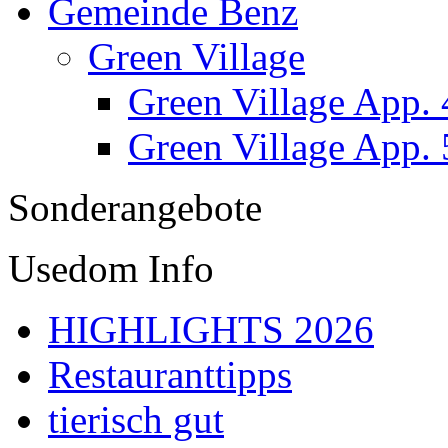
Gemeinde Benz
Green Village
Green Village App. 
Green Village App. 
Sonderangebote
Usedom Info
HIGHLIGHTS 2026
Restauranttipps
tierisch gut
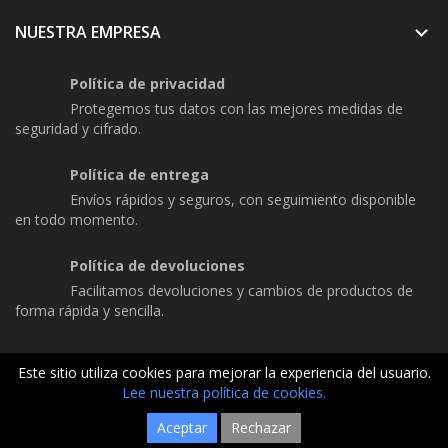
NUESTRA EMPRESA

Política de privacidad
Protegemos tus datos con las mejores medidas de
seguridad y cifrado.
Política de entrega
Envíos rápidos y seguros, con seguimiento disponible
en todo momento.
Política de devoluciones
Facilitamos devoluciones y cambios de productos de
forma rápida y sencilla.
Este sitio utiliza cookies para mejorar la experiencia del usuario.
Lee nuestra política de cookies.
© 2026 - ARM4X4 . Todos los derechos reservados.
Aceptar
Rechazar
■ ■ ■ ■ ■
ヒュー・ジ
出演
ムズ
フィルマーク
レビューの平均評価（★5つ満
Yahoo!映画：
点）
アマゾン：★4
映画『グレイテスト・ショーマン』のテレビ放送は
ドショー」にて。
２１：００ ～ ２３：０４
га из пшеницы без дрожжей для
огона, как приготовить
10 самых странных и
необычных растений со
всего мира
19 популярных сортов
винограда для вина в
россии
■ ■ ■ ■ ■
## Assignment
Where a line in the listing above includes the string "cookies", copy that line.

## Written answer
Este sitio utiliza cookies para mejorar la experiencia del usuario.
Lee nuestra política de cookies.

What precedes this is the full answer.